• _Excerpt to read_:
━━━

Plaintiffs contend “lethal take should not be authorized,” said Gregg, an attorney with the Mountain States Legal Foundation. “We just don’t believe either the law or the science supports that,” he said.

Killing grizzlies “happens very infrequently,” he said. Yet the killing is necessary, Gregg said, “to stop a problem from getting exponentially worse.” Grizzlies, “they quickly take charge of the ecosystem,” he said.

“Ranching is a hard-enough job as it is,” he said, calling ranchers’ experience with bears and lawsuits “extremely frustrating.

You can understand why a lot of folks don’t want to take up their parents’ legacy,” he said.

The conservation groups say the Greater Yellowstone Ecosystem, of which the Upper Green River is a part, is “one of the only places in the Lower 48 United States that still supports a full complement of native wildlife.

━━━

• _Data shown_:
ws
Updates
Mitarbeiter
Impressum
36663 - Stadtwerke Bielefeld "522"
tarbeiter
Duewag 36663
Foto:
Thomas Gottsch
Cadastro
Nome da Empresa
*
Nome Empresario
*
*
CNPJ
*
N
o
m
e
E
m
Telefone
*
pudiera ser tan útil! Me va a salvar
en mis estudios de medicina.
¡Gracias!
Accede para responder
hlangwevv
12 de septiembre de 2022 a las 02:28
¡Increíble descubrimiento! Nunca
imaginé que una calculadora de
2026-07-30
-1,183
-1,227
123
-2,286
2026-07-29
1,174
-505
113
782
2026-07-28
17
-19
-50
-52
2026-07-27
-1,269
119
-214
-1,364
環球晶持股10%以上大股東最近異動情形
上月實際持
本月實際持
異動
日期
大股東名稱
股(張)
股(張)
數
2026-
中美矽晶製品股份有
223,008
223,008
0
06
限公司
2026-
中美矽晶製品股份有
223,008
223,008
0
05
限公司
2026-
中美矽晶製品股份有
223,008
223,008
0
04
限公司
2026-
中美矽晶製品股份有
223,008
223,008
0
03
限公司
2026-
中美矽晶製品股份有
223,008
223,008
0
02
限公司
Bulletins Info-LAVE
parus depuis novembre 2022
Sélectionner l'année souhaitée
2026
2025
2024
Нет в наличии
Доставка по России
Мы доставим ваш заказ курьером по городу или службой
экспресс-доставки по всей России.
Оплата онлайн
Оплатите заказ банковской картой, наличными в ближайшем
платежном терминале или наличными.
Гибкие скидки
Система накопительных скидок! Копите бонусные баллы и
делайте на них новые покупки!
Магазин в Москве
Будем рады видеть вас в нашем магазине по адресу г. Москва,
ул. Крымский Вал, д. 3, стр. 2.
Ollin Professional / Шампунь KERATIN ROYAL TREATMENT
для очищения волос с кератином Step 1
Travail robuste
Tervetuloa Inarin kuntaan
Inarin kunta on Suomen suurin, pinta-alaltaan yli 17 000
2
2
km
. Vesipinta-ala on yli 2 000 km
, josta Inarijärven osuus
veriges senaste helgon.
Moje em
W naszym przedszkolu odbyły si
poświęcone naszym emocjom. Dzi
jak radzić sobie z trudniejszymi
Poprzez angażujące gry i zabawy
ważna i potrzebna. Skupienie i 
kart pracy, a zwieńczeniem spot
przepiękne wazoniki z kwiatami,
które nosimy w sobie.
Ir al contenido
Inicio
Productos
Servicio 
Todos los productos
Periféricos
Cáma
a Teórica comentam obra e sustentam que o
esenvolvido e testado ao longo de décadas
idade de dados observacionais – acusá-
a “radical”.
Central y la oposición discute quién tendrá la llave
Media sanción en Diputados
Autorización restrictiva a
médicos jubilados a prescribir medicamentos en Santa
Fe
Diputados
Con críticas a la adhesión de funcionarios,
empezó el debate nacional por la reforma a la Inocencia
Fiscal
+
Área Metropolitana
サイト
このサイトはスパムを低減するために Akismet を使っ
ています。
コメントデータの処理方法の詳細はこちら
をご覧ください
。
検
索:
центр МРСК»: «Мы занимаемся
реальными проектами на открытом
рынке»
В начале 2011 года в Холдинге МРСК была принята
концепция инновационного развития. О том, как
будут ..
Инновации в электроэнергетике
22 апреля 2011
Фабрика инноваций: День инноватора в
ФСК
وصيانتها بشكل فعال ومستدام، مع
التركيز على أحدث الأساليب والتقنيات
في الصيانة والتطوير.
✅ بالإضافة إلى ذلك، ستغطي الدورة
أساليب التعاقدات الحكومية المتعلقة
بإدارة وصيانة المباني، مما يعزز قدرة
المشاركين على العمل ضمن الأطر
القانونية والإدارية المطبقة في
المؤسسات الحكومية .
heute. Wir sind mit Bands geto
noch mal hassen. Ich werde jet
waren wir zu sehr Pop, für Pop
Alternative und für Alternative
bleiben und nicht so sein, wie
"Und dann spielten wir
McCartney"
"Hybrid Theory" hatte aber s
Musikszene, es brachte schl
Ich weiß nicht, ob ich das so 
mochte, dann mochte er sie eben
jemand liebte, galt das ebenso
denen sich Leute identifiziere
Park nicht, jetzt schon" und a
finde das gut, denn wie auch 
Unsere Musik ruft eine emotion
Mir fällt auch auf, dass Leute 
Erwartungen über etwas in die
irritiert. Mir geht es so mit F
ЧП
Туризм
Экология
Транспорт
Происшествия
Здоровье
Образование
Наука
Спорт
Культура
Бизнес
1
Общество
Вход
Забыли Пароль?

━━━

• _Study questions_:
• A. How would you put this sentence from the grizzly bear passage into Spanish: "Killing grizzlies “happens very infrequently,” he said."
• B. Carry on with the grizzly bear passage, picking up after its final sentence.
The material shown here stands apart from the grizzly bear passage.

• _Results of the exercise_:
• A. Matar osos grizzly "ocurre con muy poca frecuencia", dijo.

• B.
“Unfortunately,” the suit says, “recent actions by federal agencies [including issuing the grazing permit] increase threats to these species and to the integrity of the GYE.”

“No grizzlies should be killed for cows,” said  Mike Garrity, executive director of the Alliance for the Wild Rockies, in announcing the suit. “We have millions of cattle in this country but only about 700 grizzlies in the Greater Yellowstone Ecosystem.”